In a case brought by the Arkansas NAACP, an Eighth Circuit panel, by a 2-1 vote, has decided that only the attorney general — not "any citizen" — has the right to seek court relief for voting rights discrimination. Judge David Stras of Minnesota is the author of the opinion, joined by Judge Raymond Gruender of Missouri.

To reach its result, the majority employs the judicial method of "textualism" to read Section 2 in an illogical way. Even though Section 2 expressly protects the voting rights of "any citizen," it's still "unclear," the majority opines, whether that means that the victims of discrimination can go to court to stop it.

Because a later section in the act says that the attorney general can go to court, reasons the majority, it follows that citizens can't. The opinion dismisses the history of the 1982 bipartisan amendments as an illegitimate tool to read the underlying statute, and asserts that the hundreds of prior Section 2 decisions either don't answer the question directly or, if they do, contain "mere dicta" that need not be followed.

Dissenting, Chief Judge Lavenski Smith (incidentally, only the second Black judge on the Eighth Circuit in 150-plus years) sensibly relies on the "extensive history, binding precedent, and implied Congressional approval" of lawsuits by the victims of discrimination. We've had 58 years of such cases, Lavenski observes, many decided by the Supreme Court or by the Eighth Circuit itself. To disregard this judicial history and precedent would contradict the venerable legal doctrine that "for every wrong there must be a remedy."

In my view, the majority's reading of Section 2 is an example of judicial textualism run amok. I agree with the dissent that the majority fails to account for the context of the act's words, the obvious purpose of the law, and the 58 years of cases decided under it.

One would think that the first appellate opinion since 1965 to close the courthouse door on victims of discrimination might say something about the horrible history of racist efforts to keep Black people from voting and having their votes counted. Or it might acknowledge that the 1965 act and the 1982 amendments had the obvious goal of providing remedies for racial discrimination. Or it might at least acknowledge the importance of the right to vote in our constitutional framework.

But there's none of that. The majority shows no obvious discomfort with what it does or how its opinion affects victims of discrimination.
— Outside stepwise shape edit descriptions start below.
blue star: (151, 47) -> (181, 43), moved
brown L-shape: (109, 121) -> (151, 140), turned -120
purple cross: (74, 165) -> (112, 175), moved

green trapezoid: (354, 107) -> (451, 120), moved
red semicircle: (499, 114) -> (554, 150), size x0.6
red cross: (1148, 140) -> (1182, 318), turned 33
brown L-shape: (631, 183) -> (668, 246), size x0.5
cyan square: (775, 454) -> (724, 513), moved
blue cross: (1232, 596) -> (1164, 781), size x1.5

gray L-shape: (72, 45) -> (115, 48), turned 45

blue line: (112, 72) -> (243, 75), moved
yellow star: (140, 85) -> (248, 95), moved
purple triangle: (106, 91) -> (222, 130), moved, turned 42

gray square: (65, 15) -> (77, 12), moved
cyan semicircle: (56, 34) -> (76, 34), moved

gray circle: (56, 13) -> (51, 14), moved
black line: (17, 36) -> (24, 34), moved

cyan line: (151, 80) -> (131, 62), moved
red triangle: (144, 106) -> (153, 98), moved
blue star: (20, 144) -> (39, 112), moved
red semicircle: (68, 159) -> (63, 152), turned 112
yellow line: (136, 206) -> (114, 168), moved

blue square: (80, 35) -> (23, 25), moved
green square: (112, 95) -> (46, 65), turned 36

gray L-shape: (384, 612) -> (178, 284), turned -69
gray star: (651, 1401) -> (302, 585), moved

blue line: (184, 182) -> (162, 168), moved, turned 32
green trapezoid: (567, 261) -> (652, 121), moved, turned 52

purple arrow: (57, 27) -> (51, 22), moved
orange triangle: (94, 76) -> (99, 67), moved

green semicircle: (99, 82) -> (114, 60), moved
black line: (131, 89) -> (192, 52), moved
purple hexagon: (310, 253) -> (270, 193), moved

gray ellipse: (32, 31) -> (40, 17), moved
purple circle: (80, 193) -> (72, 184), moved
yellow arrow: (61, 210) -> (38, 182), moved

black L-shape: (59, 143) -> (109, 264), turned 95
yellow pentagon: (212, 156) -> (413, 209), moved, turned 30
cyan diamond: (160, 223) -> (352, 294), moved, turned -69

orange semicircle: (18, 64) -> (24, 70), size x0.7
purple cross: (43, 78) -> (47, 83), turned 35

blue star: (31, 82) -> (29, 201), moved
In the states that compose the Eighth Circuit, victims' only remedy now — previous cases be damned — is to send emails or leave voice mails for the attorney general.

I hope that this unfortunate decision will be overturned, either by all of the Eighth Circuit judges or by the U.S. Supreme Court. It should become a historic outlier. And it's a shame that, after so many Minnesotans have done so much for voting rights, this opinion had to come from this circuit.

David Lillehaug is a former Minnesota Supreme Court justice.